WHAT THIS TASK INVOLVES: If a line in the data holds "center", copy that line out in full.

DATA SUPPLIED:
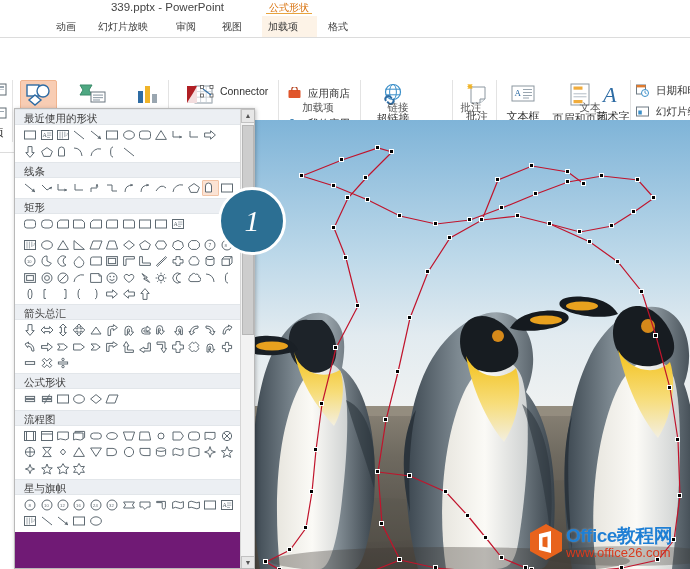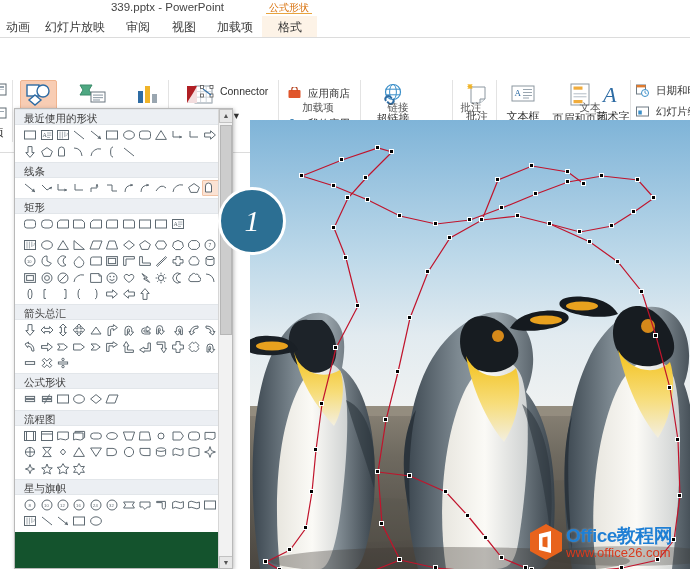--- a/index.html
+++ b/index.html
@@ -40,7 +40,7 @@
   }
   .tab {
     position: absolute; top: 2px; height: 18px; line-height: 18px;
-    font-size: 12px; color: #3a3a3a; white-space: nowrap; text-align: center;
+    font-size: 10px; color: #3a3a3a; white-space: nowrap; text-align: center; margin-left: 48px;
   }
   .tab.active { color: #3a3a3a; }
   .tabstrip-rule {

==

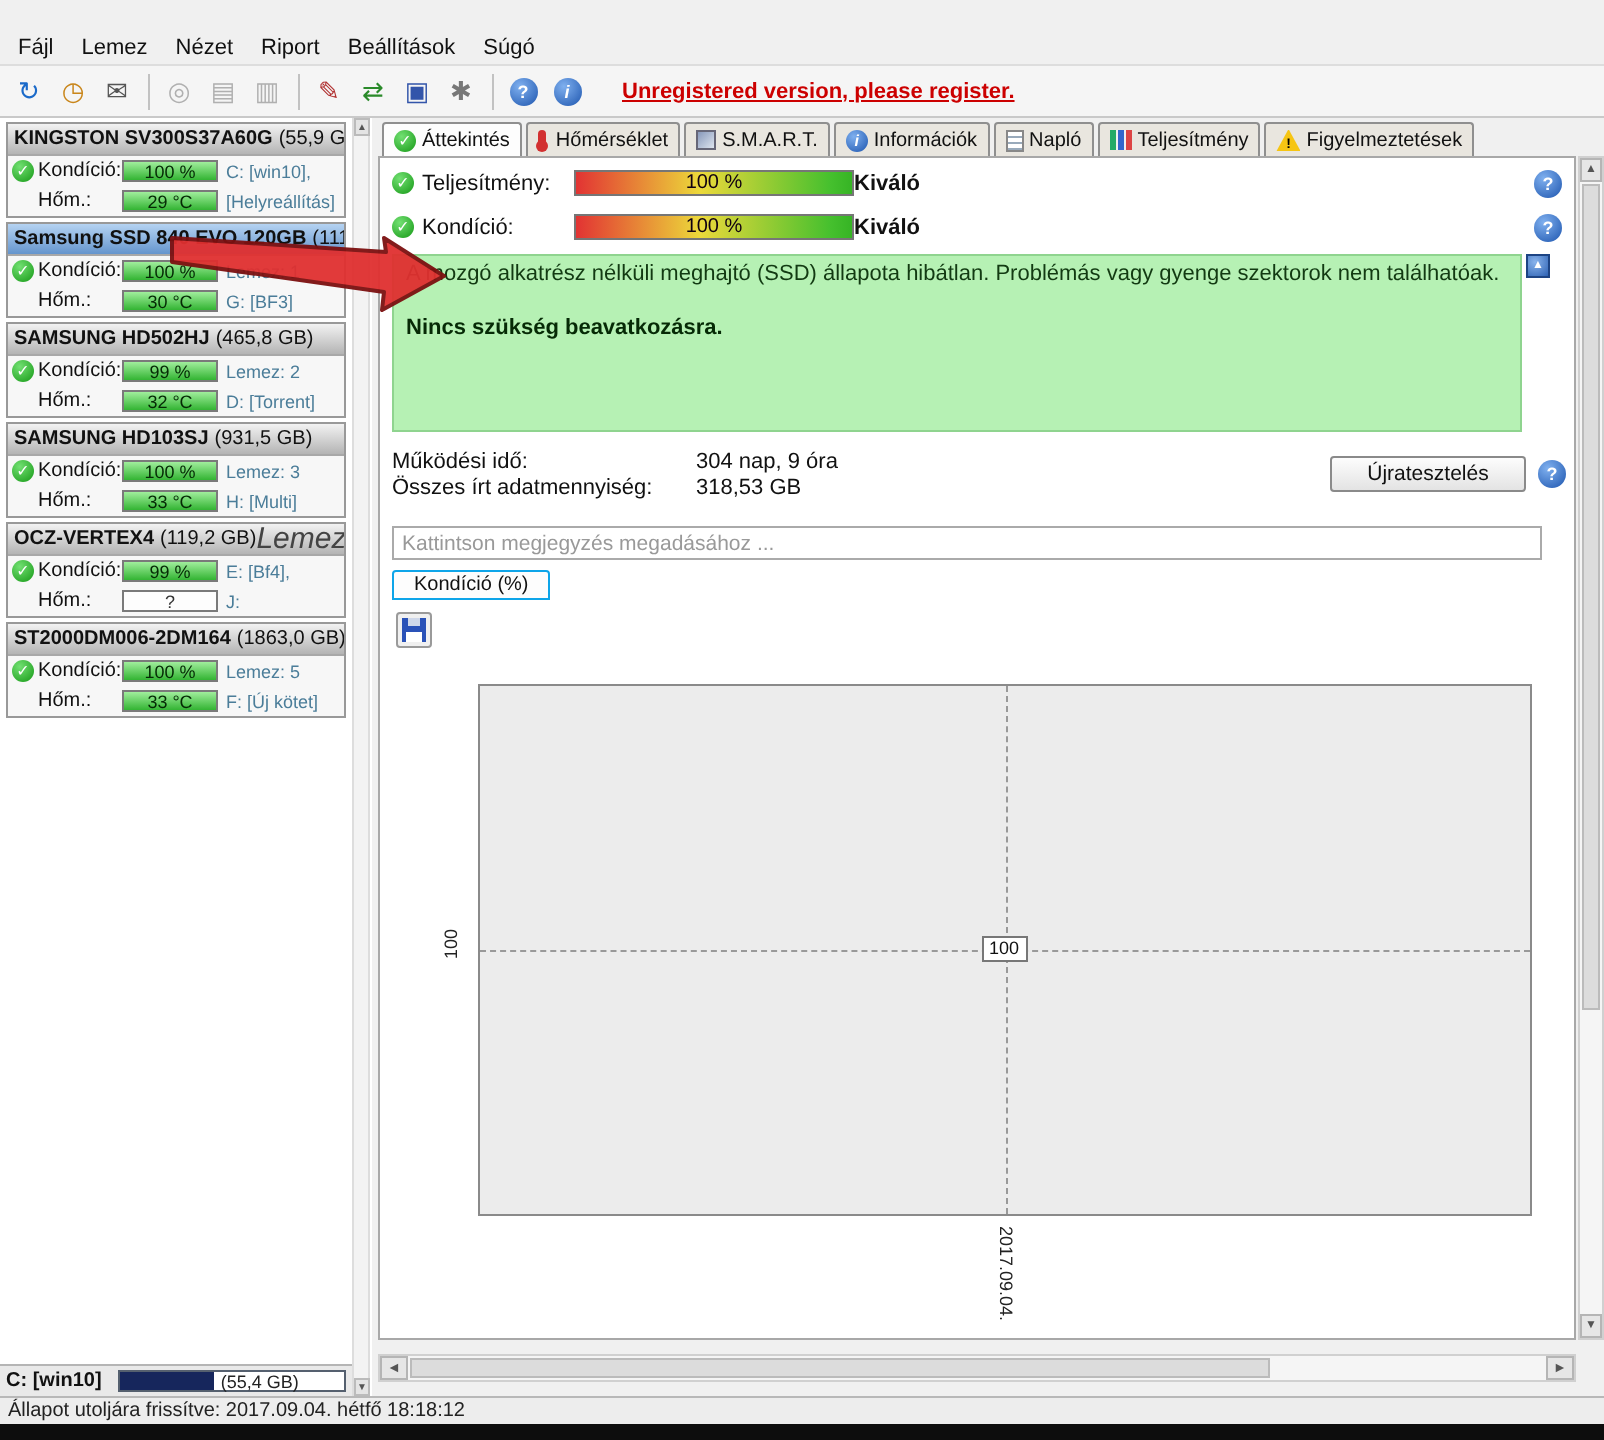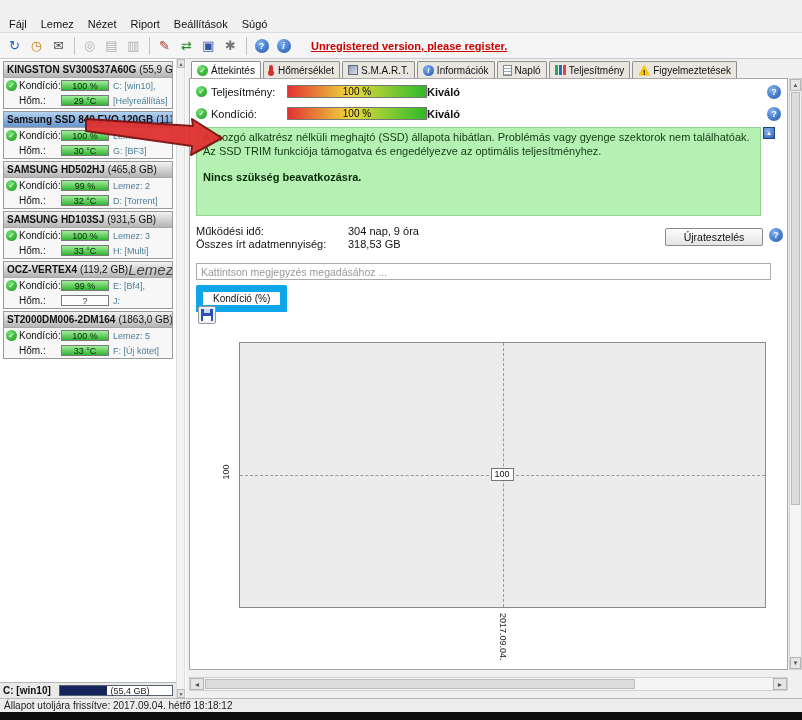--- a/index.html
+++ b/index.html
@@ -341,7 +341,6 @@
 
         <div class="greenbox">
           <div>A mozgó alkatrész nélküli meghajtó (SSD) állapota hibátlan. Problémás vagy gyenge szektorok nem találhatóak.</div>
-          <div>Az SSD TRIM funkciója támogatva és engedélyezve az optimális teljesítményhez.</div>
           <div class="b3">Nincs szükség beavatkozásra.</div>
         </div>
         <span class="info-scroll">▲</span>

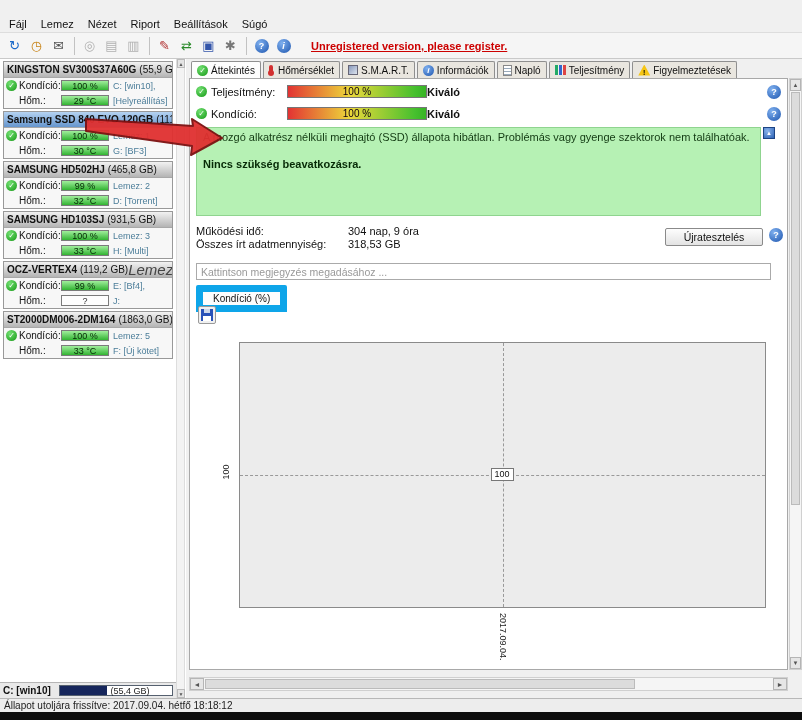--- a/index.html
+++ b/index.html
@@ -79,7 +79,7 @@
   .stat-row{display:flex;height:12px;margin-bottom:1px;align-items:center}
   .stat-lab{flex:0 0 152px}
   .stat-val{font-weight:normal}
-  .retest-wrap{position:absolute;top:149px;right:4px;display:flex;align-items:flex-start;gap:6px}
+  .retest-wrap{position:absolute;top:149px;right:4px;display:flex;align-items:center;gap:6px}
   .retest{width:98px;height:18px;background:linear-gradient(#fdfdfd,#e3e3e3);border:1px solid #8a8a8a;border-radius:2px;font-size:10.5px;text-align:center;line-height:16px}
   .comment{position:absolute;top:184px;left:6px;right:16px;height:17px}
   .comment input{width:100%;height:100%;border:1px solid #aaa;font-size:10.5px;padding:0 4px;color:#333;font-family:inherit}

RESULT FOR THIS TASK:
-    font-size: 12px; color: #3a3a3a; white-space: nowrap; text-align: center;
+    font-size: 10px; color: #3a3a3a; white-space: nowrap; text-align: center; margin-left: 48px;
   .stat-row{display:flex;height:12px;margin-bottom:1px;align-items:center}
+  .retest-wrap{position:absolute;top:149px;right:4px;display:flex;align-items:center;gap:6px}
   .retest{width:98px;height:18px;background:linear-gradient(#fdfdfd,#e3e3e3);border:1px solid #8a8a8a;border-radius:2px;font-size:10.5px;text-align:center;line-height:16px}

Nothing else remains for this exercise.